10 simple diet tricks for asm.js

TL;DR: reducing the size of asm.js-, and C++-builds in general

Apologies for the click-baity title, I couldn’t resist :D

Emscripten demos are sometimes critized for their size and how long it takes to download and start them. For ‘first attempts’ this is often a simple oversight, like uploading an unoptimized version with debug information, or sometimes the web server’s configuration is broken and serves uncompressed Javascript files.

But for more professional demos the simple and inconvenient truth is often that it is the underlying C++ code which already produces oversized native executables, and in this case emscripten can’t magically produce a small asm.js file from a bloated code base, the C++ code needs to be trimmed down to produce a program that’s acceptable as webpage content.

This blog post is mainly about 2 things:

generally reducing code size in C++ projects
adding emscripten-specific tweaks to reduce size further

But first, what to expect: as an example for some not-completely-trivial code here’s my KC85 emulator, this is built on top of Oryol, Dear Imgui and the SoLoud audio lib, all in all about 110k lines of C++ code.

The sizes of the native 64-bit version, compiled with -O3 (clang, OSX):

1173 KByte uncompressed
496 KByte compressed (gzip --best)

The same code, compiled with emscripten to asm.js (also with -O3, but the more detailed compile settings are explained later):

2150 KByte uncompressed
435 KByte compressed (also gzip --best)

The emscripten version is even smaller than the native version after compression, impossabru! I actually didn’t expect this myself (last time I did such comparisons the emscripten versions came out about 10..20% bigger), and I have to admit that I haven’t tweaked the native compiler settings as much for output size as the emscripten settings, so there’s possibly room for improvement in the native version.

The C++ code is essentially the same for both versions, only slight differences when interfacing OSX- vs HTML5-APIs.

From my experience, the simplest asm.js Hello World is around 16 KByte, and WebGL demos (using Oryol’s Gfx module sitting on top emscripten’s GL-to-WebGL translation layer) start at around 100 KByte, and from there on they grow linearly as features are added, and it doesn’t even matter that much whether the features are written in C/C++, or manually in Javascript. Manually written Javascript only has a real size advantage if it mainly manipulates the DOM, because then all the interesting stuff happens in the browser. For lower level Javascript code that does more than just calling HTML5 APIs, the size differences to emscripten-compiled code are surprisingly small.

The main takeaway is that compressed asm.js code can be as small as compressed native code and can even rival handwritten Javascript code in some cases. The actual problem is usually that it is already the native executable that’s bloated, and such bloat is unfortunately quite easy to achieve with C++ (much harder with pure C).

General C/C++ Tips

Dead Code Removal

The most important advice is to write code that makes it easy for the compiler to identify and remove dead code. A program that only uses a very small feature set of a game-engine should be much smaller than a program that needs most of the engine’s features. Otherwise you’ll end up with a Tetris clone that’s just as big as a full-blown 1st-person-shooter.

• **INFORMATION SUPPLIED**
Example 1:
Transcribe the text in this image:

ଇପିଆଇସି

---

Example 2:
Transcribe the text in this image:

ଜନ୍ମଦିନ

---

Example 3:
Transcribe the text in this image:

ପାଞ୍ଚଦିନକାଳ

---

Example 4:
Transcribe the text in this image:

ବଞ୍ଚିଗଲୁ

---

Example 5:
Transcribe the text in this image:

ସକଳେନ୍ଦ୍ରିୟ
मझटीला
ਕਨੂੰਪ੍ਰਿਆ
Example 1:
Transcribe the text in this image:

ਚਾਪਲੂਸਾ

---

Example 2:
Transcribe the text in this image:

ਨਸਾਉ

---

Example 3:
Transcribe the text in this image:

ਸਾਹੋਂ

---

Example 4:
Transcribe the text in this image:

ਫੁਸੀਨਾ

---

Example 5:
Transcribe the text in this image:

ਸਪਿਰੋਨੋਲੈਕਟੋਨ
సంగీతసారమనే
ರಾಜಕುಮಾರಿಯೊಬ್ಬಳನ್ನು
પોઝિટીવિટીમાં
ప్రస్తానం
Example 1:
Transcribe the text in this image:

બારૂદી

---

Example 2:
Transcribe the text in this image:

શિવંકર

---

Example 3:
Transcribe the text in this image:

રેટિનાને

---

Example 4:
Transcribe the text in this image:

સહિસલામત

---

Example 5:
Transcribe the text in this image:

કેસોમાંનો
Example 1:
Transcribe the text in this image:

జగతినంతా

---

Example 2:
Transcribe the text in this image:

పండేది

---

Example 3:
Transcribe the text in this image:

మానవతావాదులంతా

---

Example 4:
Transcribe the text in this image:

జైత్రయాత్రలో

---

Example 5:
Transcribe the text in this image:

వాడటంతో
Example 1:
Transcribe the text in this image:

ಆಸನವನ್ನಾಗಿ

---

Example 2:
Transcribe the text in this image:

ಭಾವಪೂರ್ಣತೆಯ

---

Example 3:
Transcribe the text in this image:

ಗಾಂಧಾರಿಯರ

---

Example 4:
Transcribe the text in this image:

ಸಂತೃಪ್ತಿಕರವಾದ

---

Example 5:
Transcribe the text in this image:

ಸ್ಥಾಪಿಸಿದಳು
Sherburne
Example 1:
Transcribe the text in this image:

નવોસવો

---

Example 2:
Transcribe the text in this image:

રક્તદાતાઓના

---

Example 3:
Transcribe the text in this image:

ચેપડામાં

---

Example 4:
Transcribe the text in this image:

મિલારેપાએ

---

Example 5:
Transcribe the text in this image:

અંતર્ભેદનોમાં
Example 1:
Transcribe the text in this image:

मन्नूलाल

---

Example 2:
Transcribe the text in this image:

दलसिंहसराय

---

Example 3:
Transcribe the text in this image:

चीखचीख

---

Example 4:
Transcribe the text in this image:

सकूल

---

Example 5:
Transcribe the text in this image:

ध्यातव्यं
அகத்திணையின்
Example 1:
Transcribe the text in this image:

• **GIVEN EXERCISE**
According to the article on asm.js size, how large is the simplest asm.js Hello World? The items aren't needed for this exercise.

• **CORRECT ANSWER**
Around 16 KByte.